Supplied passage —
S (space) is recognized as a token only within markup.

S ::= (#x20 | #x9 | #xD | #xA | #x85 | #x2028 | #x2029)+

URLs are, for our purposes, just strings of characters.

URL ::= (CHAR - '>')*

2.3. Lexical forms and tokenizing

We distinguish various kinds of tokens and give them names:

EETAGO = "{"            // empty-element tag open and close
EETAGC = "}"
STAGO = "{"             // start-tag
STAGC = "{"
ETAGO = "}"             // end-tag
ETAGC = "}"
ITAGO = "}"             // suspend (interrupt) tag
ITAGC = "}"
RTAGO = "{+"            // resume-tag
RTAGC = "{"
STAGSO = "{|"           // start-tag for set
STAGSC = "|{"
ETAGSO = "}|"           // end-tag for set
ETAGSC = "|}"
VTAGO = "{^"            // virtual element tag open
VTAGC = "}"
VSEP = "^"              // virtual-element gi/target separator
SUFFIXSEP = "~"         // suffix separator (for self-overlap)
ERO = "{&"              // entity-reference open
ENVS = " . "            // entity name-value separator
ERC = "}"
EERO = "{<"             // external-entity reference open, close
EERC = ">}"
COMO = "{*"             // comment open, close
COMC = "*}"
MDO = "{!"              // markup declaration open, close
MDC = "!}"
CDATAMSO = "{#CDATA{"   // CDATA marked-section start, close
CDATAMSC = "}#CDATA}"

Since the user is not allowed to redefine these delimiters, this list and the names are provided primarily as a reference for programmers and out of habit; in the actual grammar below, we use the literals, rather than these names.

The lexical scanner will need to have different modes:

One mode for content, in which it returns
- '{' : the start of a start-tag (STAGO) or sole-tag (EETAGO)
- '{|' : the start of a start-tag for an unordered element (STAGSO)
- '{+' : the start of a resume-tag for an interrupted element (RTAGO)
- '{^' : the start of a tag for a virtual element (VTAGO)
- '{&' : the start of an internal entity reference (ERO)
- '{&#' : the start of a decimal character reference (DCRO)
- '{&#x' : the start of a hexadecimal character reference (HCRO)
- '{<' : the start of an external entity reference (EERO)
- '{*' : the start of a comment (COMO)
- '{!' : the start of a declaration (reserved for future use) (MDO)

Data records —
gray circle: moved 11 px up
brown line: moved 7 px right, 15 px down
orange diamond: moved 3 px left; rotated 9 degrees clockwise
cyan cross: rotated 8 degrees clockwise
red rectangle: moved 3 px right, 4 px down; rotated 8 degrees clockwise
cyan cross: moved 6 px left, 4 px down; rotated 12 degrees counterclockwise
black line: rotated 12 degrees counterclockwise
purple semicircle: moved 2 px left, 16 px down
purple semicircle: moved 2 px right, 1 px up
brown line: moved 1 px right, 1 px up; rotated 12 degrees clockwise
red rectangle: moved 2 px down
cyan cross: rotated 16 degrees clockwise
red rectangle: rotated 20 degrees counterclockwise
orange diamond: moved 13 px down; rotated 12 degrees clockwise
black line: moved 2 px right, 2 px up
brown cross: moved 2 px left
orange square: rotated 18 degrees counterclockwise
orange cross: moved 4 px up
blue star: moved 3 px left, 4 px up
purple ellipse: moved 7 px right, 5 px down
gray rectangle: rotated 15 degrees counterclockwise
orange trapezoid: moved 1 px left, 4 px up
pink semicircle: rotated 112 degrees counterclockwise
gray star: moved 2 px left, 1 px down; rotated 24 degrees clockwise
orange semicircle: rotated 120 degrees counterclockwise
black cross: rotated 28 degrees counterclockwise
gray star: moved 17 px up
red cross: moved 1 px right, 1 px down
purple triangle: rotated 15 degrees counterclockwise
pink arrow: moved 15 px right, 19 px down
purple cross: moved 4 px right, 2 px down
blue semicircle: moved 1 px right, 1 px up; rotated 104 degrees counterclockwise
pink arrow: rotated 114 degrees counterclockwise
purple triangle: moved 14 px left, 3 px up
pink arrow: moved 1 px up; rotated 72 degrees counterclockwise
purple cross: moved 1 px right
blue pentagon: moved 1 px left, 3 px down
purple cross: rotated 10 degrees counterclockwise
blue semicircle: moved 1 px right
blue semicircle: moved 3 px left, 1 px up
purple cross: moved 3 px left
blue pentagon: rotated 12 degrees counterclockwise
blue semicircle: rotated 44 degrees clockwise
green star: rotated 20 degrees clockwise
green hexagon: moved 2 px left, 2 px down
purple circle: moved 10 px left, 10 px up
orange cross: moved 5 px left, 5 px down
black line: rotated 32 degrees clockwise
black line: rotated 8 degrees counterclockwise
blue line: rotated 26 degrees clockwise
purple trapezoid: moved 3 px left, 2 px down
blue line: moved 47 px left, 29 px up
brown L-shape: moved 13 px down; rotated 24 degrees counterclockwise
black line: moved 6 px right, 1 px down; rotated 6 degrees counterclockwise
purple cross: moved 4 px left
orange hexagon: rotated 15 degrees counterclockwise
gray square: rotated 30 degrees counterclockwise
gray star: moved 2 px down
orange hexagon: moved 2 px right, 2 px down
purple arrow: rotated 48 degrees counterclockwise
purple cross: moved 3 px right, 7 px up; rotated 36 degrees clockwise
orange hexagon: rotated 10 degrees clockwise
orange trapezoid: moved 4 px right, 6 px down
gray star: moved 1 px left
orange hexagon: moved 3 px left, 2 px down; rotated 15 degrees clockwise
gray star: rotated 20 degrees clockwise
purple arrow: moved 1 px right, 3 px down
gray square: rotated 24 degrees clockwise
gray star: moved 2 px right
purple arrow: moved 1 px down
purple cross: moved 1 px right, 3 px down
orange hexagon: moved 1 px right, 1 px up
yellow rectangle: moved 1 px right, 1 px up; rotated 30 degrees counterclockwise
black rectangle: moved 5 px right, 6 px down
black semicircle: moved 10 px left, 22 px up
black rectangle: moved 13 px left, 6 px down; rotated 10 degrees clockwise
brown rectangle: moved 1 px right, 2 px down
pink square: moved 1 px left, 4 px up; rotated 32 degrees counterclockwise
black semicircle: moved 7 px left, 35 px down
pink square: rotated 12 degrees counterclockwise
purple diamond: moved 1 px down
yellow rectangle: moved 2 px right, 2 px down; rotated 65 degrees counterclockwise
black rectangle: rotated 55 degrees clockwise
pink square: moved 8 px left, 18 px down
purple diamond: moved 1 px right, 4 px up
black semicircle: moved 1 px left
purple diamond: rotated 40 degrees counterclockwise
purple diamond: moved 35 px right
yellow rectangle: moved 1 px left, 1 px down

Brief —
Set down everything in the tokenizing excerpt above from "Since the user" down to "than these names.", keeping every character unchanged.

Exercise answer —
Since the user is not allowed to redefine these delimiters, this list and the names are provided primarily as a reference for programmers and out of habit; in the actual grammar below, we use the literals, rather than these names.